# [What you should do]
Set down each entry exactly; omit images.
= = = = =
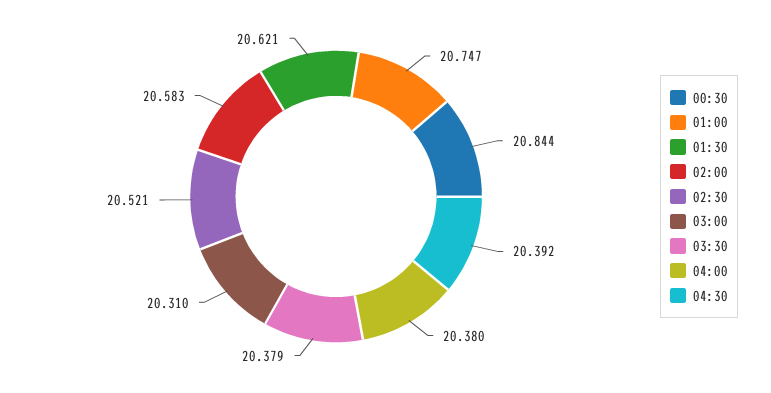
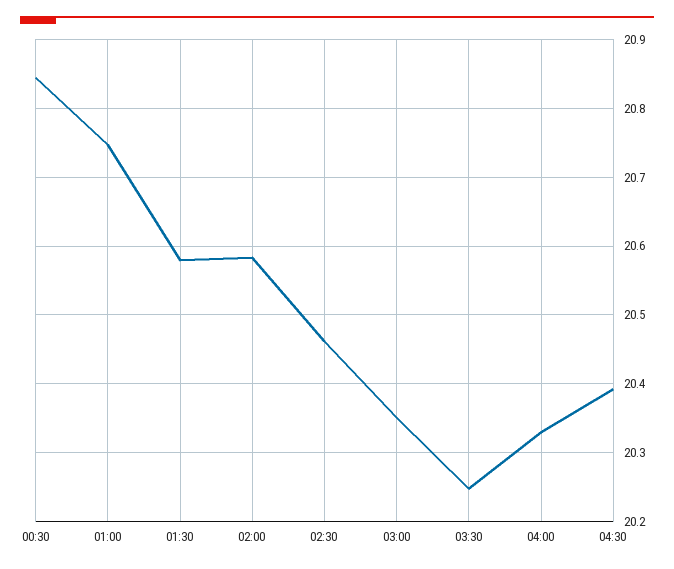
  {
    "00:30": 20.844,
    "01:00": 20.747,
-   "01:30": 20.621,
+   "01:30": 20.58,
    "02:00": 20.583,
-   "02:30": 20.521,
+   "02:30": 20.46,
-   "03:00": 20.31,
+   "03:00": 20.35,
-   "03:30": 20.379,
+   "03:30": 20.25,
-   "04:00": 20.38,
+   "04:00": 20.33,
    "04:30": 20.392
  }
= = = = =
# [Result of the exercise]
  {
    "00:30": 20.844,
    "01:00": 20.747,
-   "01:30": 20.621,
+   "01:30": 20.58,
    "02:00": 20.583,
-   "02:30": 20.521,
+   "02:30": 20.46,
-   "03:00": 20.31,
+   "03:00": 20.35,
-   "03:30": 20.379,
+   "03:30": 20.25,
-   "04:00": 20.38,
+   "04:00": 20.33,
    "04:30": 20.392
  }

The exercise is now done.